### Task material

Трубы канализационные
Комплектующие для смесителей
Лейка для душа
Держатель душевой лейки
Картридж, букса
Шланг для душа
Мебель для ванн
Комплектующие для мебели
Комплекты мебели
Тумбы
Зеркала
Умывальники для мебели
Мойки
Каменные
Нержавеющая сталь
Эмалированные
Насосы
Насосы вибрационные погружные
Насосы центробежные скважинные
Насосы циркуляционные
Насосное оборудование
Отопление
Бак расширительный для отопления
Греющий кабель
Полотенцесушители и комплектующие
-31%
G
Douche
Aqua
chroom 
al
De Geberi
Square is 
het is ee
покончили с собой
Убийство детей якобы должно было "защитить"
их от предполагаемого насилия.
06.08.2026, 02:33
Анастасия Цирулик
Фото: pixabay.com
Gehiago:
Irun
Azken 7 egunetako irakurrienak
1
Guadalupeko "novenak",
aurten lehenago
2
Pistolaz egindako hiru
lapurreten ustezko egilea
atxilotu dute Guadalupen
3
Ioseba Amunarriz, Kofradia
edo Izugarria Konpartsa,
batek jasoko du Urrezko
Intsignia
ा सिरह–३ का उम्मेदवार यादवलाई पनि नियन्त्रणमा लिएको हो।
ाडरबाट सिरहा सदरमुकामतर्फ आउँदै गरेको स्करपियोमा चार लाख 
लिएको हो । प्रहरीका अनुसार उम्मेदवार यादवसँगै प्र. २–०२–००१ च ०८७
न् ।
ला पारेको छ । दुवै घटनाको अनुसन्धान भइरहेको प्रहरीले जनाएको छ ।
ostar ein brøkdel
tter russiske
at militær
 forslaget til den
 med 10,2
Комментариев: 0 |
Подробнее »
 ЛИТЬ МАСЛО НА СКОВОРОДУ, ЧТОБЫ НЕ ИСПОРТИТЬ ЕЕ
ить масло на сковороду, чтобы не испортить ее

### The problem
Please gather each of the lines above that contains the word "мебели" and copy them out.

### Solution
Комплектующие для мебели
Комплекты мебели
Умывальники для мебели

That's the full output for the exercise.